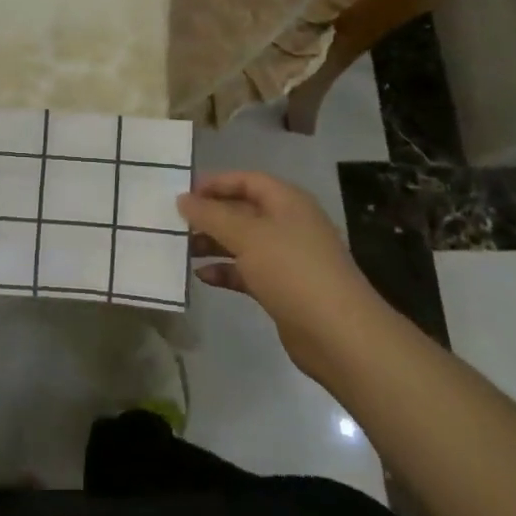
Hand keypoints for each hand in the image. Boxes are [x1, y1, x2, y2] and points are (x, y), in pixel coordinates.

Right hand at [178, 170, 381, 379]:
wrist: (339, 335)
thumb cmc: (292, 270)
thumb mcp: (247, 236)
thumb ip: (211, 215)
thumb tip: (183, 199)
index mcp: (286, 201)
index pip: (246, 180)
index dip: (215, 183)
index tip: (184, 194)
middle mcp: (288, 224)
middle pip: (243, 210)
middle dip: (210, 216)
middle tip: (177, 224)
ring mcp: (287, 258)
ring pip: (243, 242)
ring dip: (214, 243)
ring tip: (183, 250)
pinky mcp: (283, 288)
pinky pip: (248, 271)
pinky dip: (226, 271)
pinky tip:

● ● ● ●

◆ What is required ◆
Line by line, output the material above exactly, passing over the pictures.

◆ Result for this task ◆
Hand keypoints for each hand in the image. Boxes are [x1, y1, x2, y2] and points are (x, y), in pixel coordinates.

Right hand at [178, 170, 381, 379]:
wrist: (339, 335)
thumb cmc: (292, 270)
thumb mcp: (247, 236)
thumb ip: (211, 215)
thumb tip: (183, 199)
index mcp: (286, 201)
index pip: (246, 180)
index dip: (215, 183)
index tip: (184, 194)
middle mcp: (288, 224)
middle pip: (243, 210)
middle dip: (210, 216)
middle tip: (177, 224)
ring mcp: (287, 258)
ring pip: (243, 242)
ring dip: (214, 243)
ring tip: (183, 250)
pinky mcp: (283, 288)
pinky pip: (248, 271)
pinky dip: (226, 271)
pinky tip:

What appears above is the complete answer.